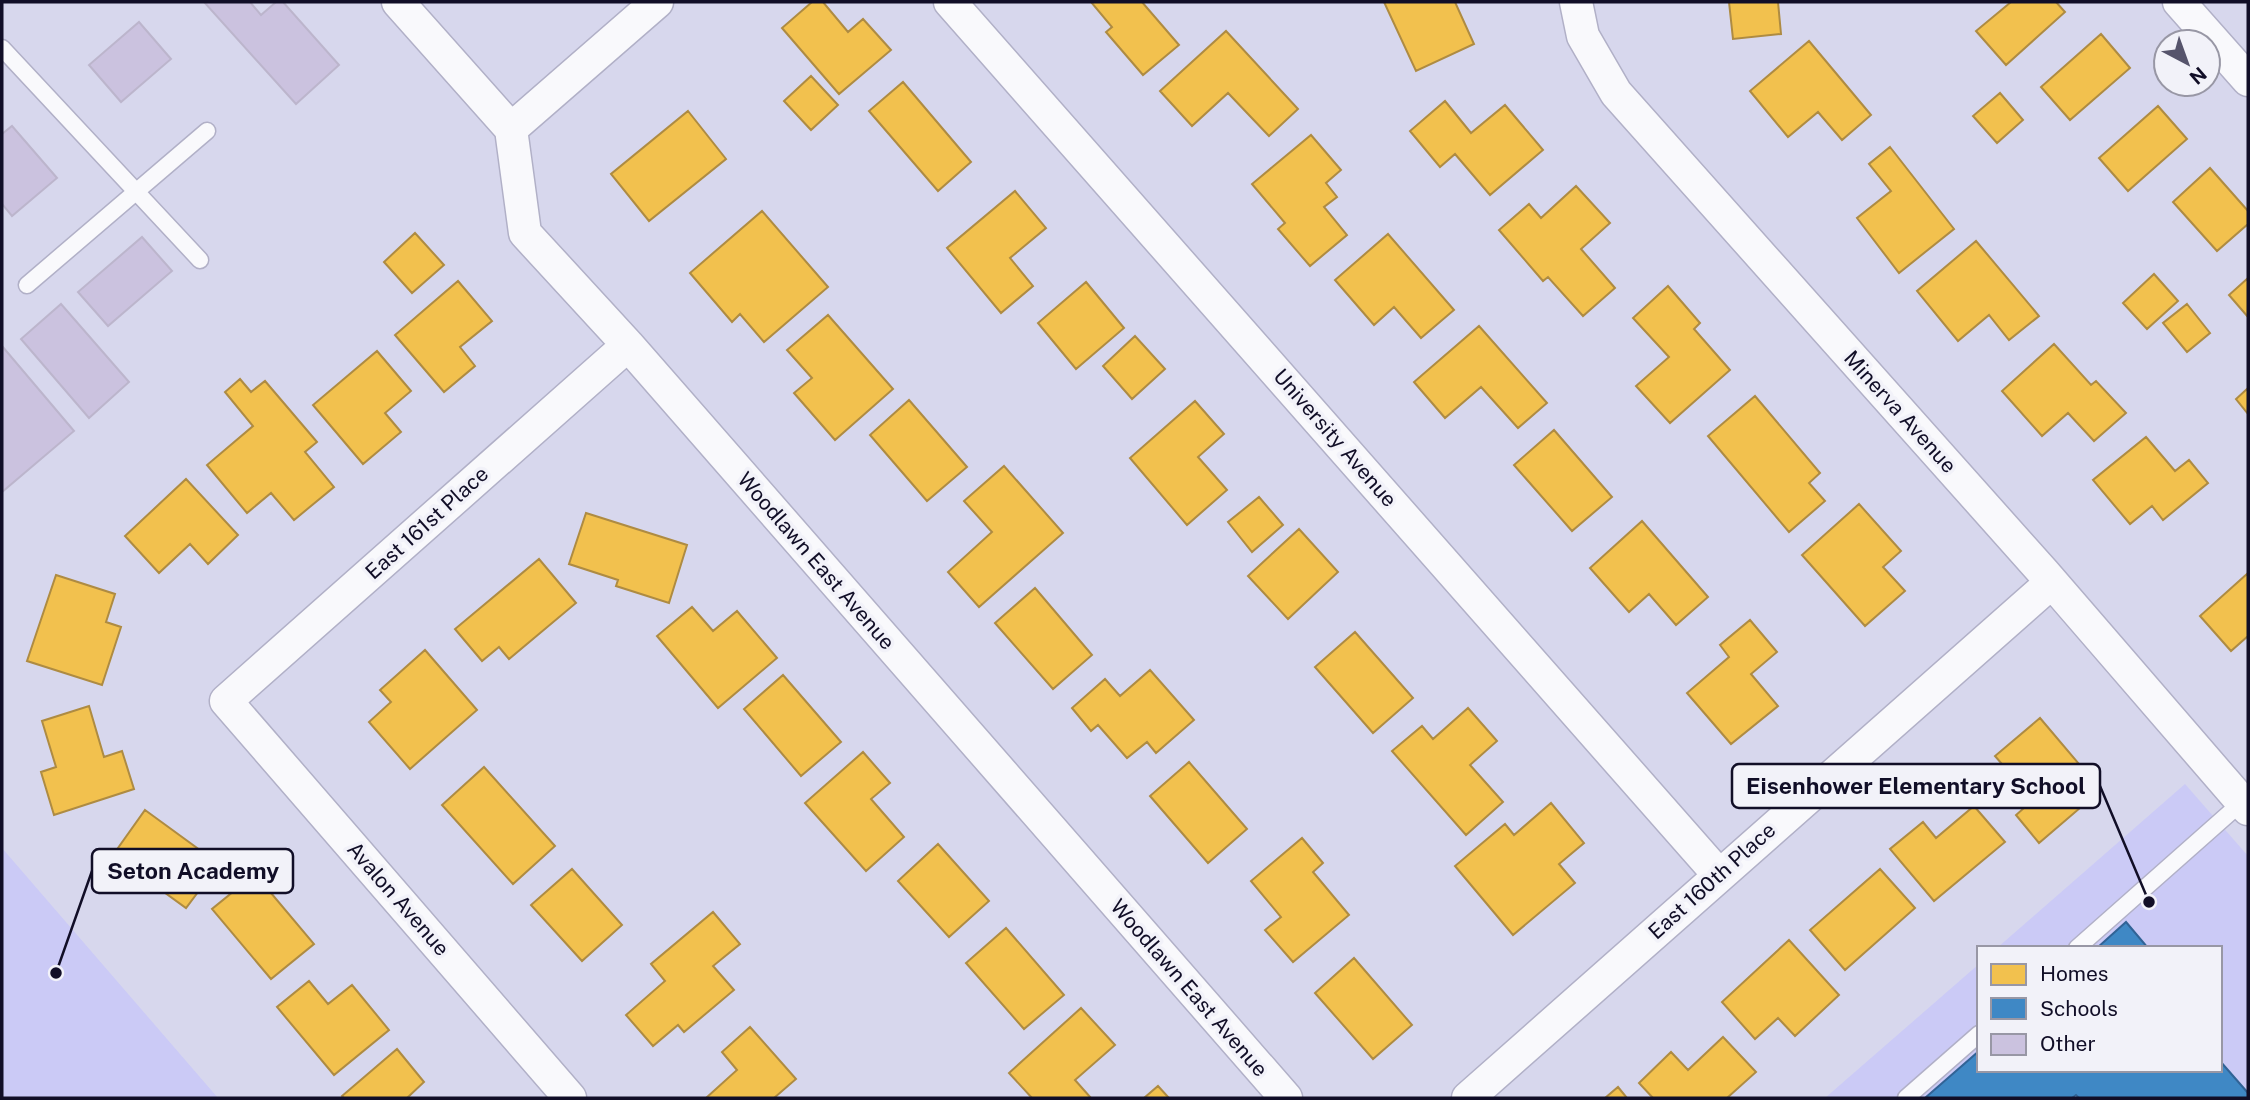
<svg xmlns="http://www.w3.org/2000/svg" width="2250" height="1100" font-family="'Public Sans',sans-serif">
	<rect width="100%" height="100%" fill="#d7d7ed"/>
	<path fill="#cbcaf6" d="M2185,784L2248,856V1098H1825L1979,964V1070H2220V948H1997Z
		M2,848L218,1098H2Z"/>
	<path fill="#f2c14e" stroke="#ae8b42" stroke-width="2" d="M812,2H823L848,32L863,19L891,50L839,94L782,28Z
		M1091,2H1142L1179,45L1143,75L1106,32L1112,27Z
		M1384,2H1455L1474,44L1416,71Z
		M1729,2H1778L1781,34L1733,39Z
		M2011,2H2056L2065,12L2006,65L1976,31Z
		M1226,31L1298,109L1269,136L1228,93L1192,126L1160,91Z
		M2101,34L2130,68L2070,120L2041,87Z
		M1809,41L1871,115L1842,140L1818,112L1788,137L1750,91Z
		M811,76L838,105L811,130L784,101Z
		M903,82L971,162L938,191L869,111Z
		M2000,93L2023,120L1997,143L1973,116Z
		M1445,101L1471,133L1505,105L1543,150L1490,195L1455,154L1440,167L1410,131Z
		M2158,106L2187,139L2128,191L2099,158Z
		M688,111L726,159L649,221L611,174Z
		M1311,135L1341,170L1326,183L1337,197L1324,207L1347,235L1310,266L1278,229L1285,223L1252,184Z
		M1890,147L1954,229L1899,273L1857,218L1891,191L1869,164Z
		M2210,168L2248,211V224L2217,251L2173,202Z
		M1576,186L1610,223L1581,249L1615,288L1583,316L1548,277L1543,281L1499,230L1529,204L1541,218Z
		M1015,191L1046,228L1010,258L1033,286L1001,313L947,248Z
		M762,211L828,287L764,342L740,314L732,322L690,273Z
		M415,233L444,265L412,293L384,262Z
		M1388,234L1454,310L1421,338L1394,307L1374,325L1335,280Z
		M1976,241L2039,316L2009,340L1989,315L1958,341L1917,291Z
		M2154,274L2178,301L2147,329L2123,303Z
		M2248,278V317L2229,295Z
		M458,281L492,321L460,347L475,366L444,392L395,335Z
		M1086,282L1124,328L1076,369L1038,323Z
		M1668,286L1700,323L1694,329L1730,370L1670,423L1636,386L1669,357L1633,318Z
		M2187,304L2210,333L2187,352L2163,323Z
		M828,315L893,389L835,440L794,393L812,378L787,350Z
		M1479,326L1547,403L1518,428L1481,387L1445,418L1414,382Z
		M1135,336L1165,369L1132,399L1103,366Z
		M2054,344L2091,385L2096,381L2126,413L2094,441L2068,413L2042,436L2002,391Z
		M377,351L411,391L385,413L401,432L363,464L313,405Z
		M240,379L251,392L265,381L317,442L305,452L334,487L294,520L271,493L247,513L207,465L253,426L225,392Z
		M2248,388V414L2236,399Z
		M1755,396L1820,473L1809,483L1825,501L1789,532L1708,436Z
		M909,400L967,467L927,501L870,435Z
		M1195,401L1224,434L1198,457L1227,490L1187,525L1130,458Z
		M1554,430L1612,497L1572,531L1514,465Z
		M2146,437L2175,471L2189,460L2208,483L2163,520L2152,506L2130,524L2093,480Z
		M1004,466L1063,533L979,607L948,572L992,532L964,501Z
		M186,479L238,535L208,564L190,544L159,573L125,536Z
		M1259,497L1283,525L1252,552L1228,522Z
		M1859,504L1901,551L1883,567L1905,591L1865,626L1802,555Z
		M586,513L687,545L669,603L616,586L618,580L569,564Z
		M1642,521L1708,597L1676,625L1649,594L1629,612L1590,568Z
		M1299,529L1338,572L1288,619L1248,576Z
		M539,559L576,603L509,659L499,647L482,661L455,629Z
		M2248,573V636L2231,651L2200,616Z
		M56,575L115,594L106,622L121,627L102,685L27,661Z
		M1035,588L1092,655L1053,689L995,623Z
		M692,607L713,631L737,611L777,658L718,708L657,636Z
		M1750,620L1777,652L1751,674L1778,706L1731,744L1687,693L1729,657L1720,645Z
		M1355,632L1413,698L1373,733L1315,667Z
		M425,650L477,710L410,769L369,722L391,702L380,690Z
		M1150,670L1194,720L1156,753L1147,742L1127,758L1098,725L1091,731L1072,708L1105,679L1120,696Z
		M783,675L841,742L801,776L744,709Z
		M89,706L104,757L122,751L134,789L54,815L41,772L56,767L42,721Z
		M1468,708L1497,741L1470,765L1503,802L1466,835L1392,751L1422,726L1433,739Z
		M2040,718L2101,790L2039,843L2016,815L2033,800L1995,756Z
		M863,752L890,783L871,799L904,837L866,871L805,803Z
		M1189,762L1247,829L1208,863L1150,796Z
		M484,767L555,846L513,884L442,805Z
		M1551,803L1584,843L1559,864L1575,883L1513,935L1455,866L1505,824L1514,835Z
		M1974,806L2005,842L1934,901L1890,849L1923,822L1936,838Z
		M145,810L219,864L186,908L113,855Z
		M1302,838L1323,863L1313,872L1349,915L1293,962L1265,930L1281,917L1251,881Z
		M938,844L989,901L949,937L898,881Z
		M572,869L622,925L582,961L531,905Z
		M1880,869L1915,908L1845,970L1810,930Z
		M255,874L314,944L271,979L212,909Z
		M713,912L740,944L713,966L734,990L684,1032L678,1025L653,1046L626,1015L665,981L651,964Z
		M1006,928L1064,995L1024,1029L966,963Z
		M1789,940L1839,995L1795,1036L1778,1018L1755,1039L1722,1002Z
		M1354,958L1412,1025L1373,1059L1315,993Z
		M309,981L328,1004L352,985L389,1030L334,1075L277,1007Z
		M1081,1008L1115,1045L1075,1080L1091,1098H1032L1009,1073Z
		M750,1027L796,1079L774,1098H706L737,1070L722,1052Z
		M1723,1037L1756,1072L1727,1098H1653L1639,1083L1671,1052L1688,1070Z
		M397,1049L424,1082L407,1098H344L342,1096Z
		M1158,1086L1169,1098H1144Z
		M1618,1087L1627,1098H1605Z"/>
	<path fill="#3f88c5" stroke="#316396" stroke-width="2" d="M2126,922L2148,948H2097Z
		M1979,1051V1070H2220V1061L2248,1093V1098H2079L2076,1095L2072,1098H1925Z"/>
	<path fill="#cbc2df" stroke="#bcb5cc" stroke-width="2" d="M204,2H250L261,15L276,2H283L339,65L296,104Z
		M139,22L171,59L121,102L89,65Z
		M12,126L57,178L12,216L2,204V134Z
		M142,237L172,271L108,326L78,292Z
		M61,304L129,382L89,418L21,339Z
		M2,346L74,431L2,492Z"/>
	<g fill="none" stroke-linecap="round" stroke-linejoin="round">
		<defs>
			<path id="service" d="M2,48L200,260
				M27,285L207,131
				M2077,948L2242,802
				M1906,1098L1979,1034"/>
			<path id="minor" d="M398,2L511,129L525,233L628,345L1286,1098
				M950,2L1719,875
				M1576,2L1583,36L1616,93L2044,573L2248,809
				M2179,2L2248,80
				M511,129L657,2
				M570,1098L226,701L628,345
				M1468,1098L2052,582"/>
		</defs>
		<use href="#service" stroke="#b1b0c7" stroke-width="19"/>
		<use href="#minor" stroke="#b1b0c7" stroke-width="35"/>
		<use href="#service" stroke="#f9f9fc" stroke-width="16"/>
		<use href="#minor" stroke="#f9f9fc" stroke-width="32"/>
	</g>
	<g text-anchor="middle" stroke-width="7" stroke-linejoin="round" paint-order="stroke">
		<g font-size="21" fill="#110e27" stroke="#f2f2f9">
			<text transform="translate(1900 412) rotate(48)" y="7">Minerva Avenue</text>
			<text transform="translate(1335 438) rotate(49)" y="7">University Avenue</text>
			<text transform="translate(427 523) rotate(-42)" y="7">East 161st Place</text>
			<text transform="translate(816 561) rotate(49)" y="7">Woodlawn East Avenue</text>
			<text transform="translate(1712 881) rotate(-42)" y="7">East 160th Place</text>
			<text transform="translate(398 899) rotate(49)" y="7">Avalon Avenue</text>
			<text transform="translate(1189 988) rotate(49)" y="7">Woodlawn East Avenue</text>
		</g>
	</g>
	<path fill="none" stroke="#110e27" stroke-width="2.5" d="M2149 902L2100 786M56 973L92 871"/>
	<g fill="#110e27" stroke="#f2f2f9" stroke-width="2.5">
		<circle cx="2149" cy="902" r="7"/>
		<circle cx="56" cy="973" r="7"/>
	</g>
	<g fill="#f2f2f9" stroke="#110e27" stroke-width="2.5">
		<rect x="1732" y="764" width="368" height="44" rx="7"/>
		<rect x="92" y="849" width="201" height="44" rx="7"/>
	</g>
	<g font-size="23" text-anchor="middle" font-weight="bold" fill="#110e27">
		<text x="1916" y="794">Eisenhower Elementary School</text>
		<text x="193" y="879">Seton Academy</text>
	</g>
	<rect width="2250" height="1100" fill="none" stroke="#110e27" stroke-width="7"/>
	<rect x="1977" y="946" width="245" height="126" fill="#f2f2f9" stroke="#9897a5" stroke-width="2"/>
	<rect x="1991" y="964" width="35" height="21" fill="#f2c14e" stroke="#9897a5" stroke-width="2"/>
	<text x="2040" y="981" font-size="21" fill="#110e27">Homes</text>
	<rect x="1991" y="998" width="35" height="21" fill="#3f88c5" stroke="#9897a5" stroke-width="2"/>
	<text x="2040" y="1016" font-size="21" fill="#110e27">Schools</text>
	<rect x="1991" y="1034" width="35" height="21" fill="#cbc2df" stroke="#9897a5" stroke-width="2"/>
	<text x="2040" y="1051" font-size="21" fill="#110e27">Other</text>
	<g transform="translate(2187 63) rotate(139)"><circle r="33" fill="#f2f2f9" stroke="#9897a5" stroke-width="2"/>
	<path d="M0-5L12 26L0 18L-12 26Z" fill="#56546c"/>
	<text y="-10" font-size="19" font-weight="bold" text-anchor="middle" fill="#110e27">N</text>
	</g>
</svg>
___
# EXERCISE BRIEF:
Each line with "round" in it must be identified and copied from the material.

# ANSWER TO THIS PROBLEM:
	<g fill="none" stroke-linecap="round" stroke-linejoin="round">
	<g text-anchor="middle" stroke-width="7" stroke-linejoin="round" paint-order="stroke">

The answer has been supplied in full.